Only one week ago this column opined that Labor had nowhere to go other than return to Kevin Rudd. It’s important to note that none of his backers urged me to write that. Quite the reverse. Rudd himself has been silent. He knows he cannot seize power – he needs the party to come to him. Back then it appeared as if the leadership transition might occur just before parliament broke for the winter recess. This is the obvious time for a change, which explains why Gillard chose that particular moment to stab Rudd two years ago. Today, however, it seems doubtful that she could manage to hold things together for even this short period of time.

There’s no simple formula that can be used to measure the fall of a PM. Blunders multiplied by personal culpability (but divided by popularity in the polls) might provide an indication of the probability that a given leader will be replaced. This doesn’t, however, incorporate any measure of the momentum for change. After a certain point is passed this grows at an exponential rate and itself drives further destabilisation. That’s the point we’ve reached today. From here there can be no recovery – it’s just a matter of time.

Gillard’s obstinate, small-minded inability to recognise she’s not up to the job, together with her determination to cling on, ignoring the opportunity to hand over to someone actually capable of doing the job, is crippling Labor’s alternative candidates.

Australian’s expect their government to be able to manage the economy. Critical to this is providing jobs and ensuring wealth remains in the country. The decision to allow our wealthiest Australian to bring in foreign workers so she can exploit the mineral resources of the outback is bizarre. It represents the absolute inability of the government to harness our own workforce. Now there may well be good reasons why many people don’t want, or aren’t able, to work on mine sites, but there are obvious reasons why a minerals company (no matter who it’s owned by) would be keen to employ foreign labourers. These have to do with skills, conditions, and willingness to work. It’s a simple deal. The workers place their body at the absolute disposal of the company for a limited period of time and they are well compensated for doing so. Labor input is reduced to merely another factor of production, like a piece of machinery. Sometimes they break, so you replace them. Sometimes they need lubrication, so you grease their palms. It’s the perfect model for the minerals business where, at the moment at any rate, the biggest problem is getting rocks out of the ground fast enough.

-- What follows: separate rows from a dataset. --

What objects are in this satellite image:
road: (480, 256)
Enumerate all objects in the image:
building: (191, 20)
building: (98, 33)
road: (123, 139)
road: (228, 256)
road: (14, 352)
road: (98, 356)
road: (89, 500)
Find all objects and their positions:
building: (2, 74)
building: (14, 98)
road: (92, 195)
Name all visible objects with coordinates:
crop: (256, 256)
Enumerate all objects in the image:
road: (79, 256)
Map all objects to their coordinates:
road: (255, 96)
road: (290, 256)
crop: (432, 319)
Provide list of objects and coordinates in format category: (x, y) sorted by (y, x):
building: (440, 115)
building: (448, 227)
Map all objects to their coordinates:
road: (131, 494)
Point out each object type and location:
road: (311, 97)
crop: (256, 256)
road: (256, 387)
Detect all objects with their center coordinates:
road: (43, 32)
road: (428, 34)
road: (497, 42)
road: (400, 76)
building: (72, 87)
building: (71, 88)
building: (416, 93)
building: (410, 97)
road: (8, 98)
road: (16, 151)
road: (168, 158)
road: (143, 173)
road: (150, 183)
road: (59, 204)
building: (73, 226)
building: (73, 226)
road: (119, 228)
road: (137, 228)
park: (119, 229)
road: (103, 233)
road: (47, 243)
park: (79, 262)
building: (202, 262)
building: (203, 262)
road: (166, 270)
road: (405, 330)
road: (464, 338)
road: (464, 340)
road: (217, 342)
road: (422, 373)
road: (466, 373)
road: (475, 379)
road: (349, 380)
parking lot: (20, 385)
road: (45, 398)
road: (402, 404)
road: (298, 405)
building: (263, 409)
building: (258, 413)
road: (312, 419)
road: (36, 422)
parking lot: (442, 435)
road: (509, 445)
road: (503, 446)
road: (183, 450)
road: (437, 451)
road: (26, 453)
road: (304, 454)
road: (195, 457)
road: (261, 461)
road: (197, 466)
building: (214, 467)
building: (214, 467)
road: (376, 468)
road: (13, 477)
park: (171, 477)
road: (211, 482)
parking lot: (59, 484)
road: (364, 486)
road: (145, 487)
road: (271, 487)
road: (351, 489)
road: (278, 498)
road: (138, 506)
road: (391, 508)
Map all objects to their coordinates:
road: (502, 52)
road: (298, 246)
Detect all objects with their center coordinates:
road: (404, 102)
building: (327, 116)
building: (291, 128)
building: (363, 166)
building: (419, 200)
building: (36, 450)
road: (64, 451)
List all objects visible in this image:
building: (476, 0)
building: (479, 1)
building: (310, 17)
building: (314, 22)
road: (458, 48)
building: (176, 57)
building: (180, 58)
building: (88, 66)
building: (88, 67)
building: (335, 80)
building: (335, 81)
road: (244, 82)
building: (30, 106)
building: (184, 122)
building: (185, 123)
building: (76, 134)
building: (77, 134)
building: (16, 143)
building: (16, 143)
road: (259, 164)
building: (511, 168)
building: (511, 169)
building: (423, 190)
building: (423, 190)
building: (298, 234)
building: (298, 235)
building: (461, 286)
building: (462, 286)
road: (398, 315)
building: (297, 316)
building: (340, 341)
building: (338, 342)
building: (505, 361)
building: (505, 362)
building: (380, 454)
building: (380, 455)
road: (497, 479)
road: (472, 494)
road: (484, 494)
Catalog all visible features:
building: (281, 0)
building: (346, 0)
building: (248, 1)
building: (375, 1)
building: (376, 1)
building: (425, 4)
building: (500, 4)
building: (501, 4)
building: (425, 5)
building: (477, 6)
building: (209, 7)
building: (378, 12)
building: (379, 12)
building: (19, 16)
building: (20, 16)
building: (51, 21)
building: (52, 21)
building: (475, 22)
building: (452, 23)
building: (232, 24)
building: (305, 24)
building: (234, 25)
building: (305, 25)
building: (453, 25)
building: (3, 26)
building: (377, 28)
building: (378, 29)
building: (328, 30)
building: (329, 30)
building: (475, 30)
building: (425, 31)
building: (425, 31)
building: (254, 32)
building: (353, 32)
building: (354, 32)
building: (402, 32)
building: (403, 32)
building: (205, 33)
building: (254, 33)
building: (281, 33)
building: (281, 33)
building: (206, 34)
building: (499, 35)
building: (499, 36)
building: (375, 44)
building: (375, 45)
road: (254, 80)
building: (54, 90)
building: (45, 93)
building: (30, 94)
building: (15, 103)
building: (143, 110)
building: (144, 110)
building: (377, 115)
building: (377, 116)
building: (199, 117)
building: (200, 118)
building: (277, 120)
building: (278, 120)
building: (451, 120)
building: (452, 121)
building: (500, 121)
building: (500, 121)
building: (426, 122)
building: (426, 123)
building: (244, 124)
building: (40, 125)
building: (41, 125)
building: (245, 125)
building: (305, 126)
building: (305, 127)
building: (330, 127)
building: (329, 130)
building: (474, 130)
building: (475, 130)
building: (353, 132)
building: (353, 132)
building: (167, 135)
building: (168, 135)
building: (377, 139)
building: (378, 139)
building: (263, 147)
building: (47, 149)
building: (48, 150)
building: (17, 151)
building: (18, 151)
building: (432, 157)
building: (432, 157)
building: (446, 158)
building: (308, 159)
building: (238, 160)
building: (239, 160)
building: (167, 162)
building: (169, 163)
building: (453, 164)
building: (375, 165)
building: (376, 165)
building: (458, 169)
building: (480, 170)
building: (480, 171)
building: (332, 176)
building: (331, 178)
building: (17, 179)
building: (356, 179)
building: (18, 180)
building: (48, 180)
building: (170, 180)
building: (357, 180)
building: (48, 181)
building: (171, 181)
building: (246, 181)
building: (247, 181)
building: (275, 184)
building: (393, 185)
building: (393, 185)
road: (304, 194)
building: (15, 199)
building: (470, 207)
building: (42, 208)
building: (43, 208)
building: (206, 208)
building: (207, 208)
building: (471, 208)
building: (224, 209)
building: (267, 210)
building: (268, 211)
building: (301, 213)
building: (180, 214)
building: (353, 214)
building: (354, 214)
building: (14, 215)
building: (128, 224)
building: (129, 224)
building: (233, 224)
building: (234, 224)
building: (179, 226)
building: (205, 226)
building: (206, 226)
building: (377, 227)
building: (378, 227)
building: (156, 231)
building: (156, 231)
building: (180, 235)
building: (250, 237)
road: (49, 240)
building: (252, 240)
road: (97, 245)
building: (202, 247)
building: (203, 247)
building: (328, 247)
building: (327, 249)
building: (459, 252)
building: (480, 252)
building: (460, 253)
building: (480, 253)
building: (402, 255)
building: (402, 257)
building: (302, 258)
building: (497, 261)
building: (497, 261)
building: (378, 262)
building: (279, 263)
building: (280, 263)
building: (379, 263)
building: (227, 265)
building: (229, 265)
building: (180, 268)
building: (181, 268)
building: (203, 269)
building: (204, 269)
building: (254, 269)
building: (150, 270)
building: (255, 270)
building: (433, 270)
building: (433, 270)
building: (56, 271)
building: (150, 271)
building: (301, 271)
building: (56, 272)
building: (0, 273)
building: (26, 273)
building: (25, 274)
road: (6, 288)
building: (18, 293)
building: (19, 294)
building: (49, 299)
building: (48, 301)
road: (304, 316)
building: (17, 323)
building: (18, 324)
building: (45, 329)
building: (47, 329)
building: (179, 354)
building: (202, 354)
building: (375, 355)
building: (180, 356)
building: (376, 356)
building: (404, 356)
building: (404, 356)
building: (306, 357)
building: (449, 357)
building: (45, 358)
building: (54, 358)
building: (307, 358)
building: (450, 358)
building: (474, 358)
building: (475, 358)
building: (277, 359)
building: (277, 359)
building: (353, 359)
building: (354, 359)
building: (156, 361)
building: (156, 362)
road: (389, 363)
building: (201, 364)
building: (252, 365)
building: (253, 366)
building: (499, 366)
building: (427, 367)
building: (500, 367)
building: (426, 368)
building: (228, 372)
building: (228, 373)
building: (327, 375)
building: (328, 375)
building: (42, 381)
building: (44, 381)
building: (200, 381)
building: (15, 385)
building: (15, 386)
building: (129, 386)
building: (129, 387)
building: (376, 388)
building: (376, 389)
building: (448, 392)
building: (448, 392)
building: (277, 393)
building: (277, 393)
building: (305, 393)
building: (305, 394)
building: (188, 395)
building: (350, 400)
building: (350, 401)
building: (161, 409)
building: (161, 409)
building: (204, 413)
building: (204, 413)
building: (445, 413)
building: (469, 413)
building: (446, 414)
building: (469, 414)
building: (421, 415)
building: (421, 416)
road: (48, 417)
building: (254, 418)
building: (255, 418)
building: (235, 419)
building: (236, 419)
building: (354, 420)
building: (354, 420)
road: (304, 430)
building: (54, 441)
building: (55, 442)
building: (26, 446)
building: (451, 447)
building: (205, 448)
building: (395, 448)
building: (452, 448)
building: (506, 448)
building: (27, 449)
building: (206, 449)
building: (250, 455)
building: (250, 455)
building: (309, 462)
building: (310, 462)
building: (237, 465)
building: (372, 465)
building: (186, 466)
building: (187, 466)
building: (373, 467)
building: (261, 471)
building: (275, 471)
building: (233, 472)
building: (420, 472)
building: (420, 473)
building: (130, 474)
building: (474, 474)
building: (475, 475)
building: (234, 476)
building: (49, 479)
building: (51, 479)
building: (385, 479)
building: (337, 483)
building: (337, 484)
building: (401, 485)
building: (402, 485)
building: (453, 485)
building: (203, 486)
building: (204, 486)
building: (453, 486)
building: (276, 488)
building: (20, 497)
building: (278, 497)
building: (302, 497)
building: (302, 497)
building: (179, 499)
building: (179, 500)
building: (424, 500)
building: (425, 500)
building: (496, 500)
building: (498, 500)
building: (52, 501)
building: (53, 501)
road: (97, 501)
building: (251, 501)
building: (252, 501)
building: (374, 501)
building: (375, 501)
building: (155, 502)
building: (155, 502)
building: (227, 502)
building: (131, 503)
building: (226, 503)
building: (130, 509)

But a country is something more than a business, or it should be, at any rate. Citizens need a story; a future to believe in. But nobody, least of all Gillard, is attempting to explain to us exactly why importing foreign workers might be a good idea. Our PM’s gone missing in action. She seems to shrug while telling the unionists, “you know it wasn’t my idea” while, at the same time she’s winking to the plutocrats and intimating, “you see, we can do business”. It’s multiple personality disorder being played out on the national stage. 

And that’s perhaps the biggest problem Labor has. Now everyone’s getting in on the act. People like Chris Evans are finding live microphones and using them to broadcast their own opinions. Now of course, he would be unlikely to ever mouth anything even remotely controversial or interesting, but there is a danger in allowing him to wander. The remote possibility always remains that a few people in his audience might remain awake. And, if they do, they might begin to think. And if they think, they might begin to notice that whatever he’s saying is nonsense. There’s only so much collateral damage a government can stand.

There’s sense in allowing polished performers like Craig Emerson out, because he can argue logically why black is white one day and not the next. A secure chain keeps Anthony Albanese locked to Question Time, but imagine if it broke! He’d be out loose, terrorising children and snapping at pensioners. It’s time for a leader to assert control. Unfortunately, that’s not Gillard.

It seems the PM has determined to bring the party down around her. At least it won’t have far to fall.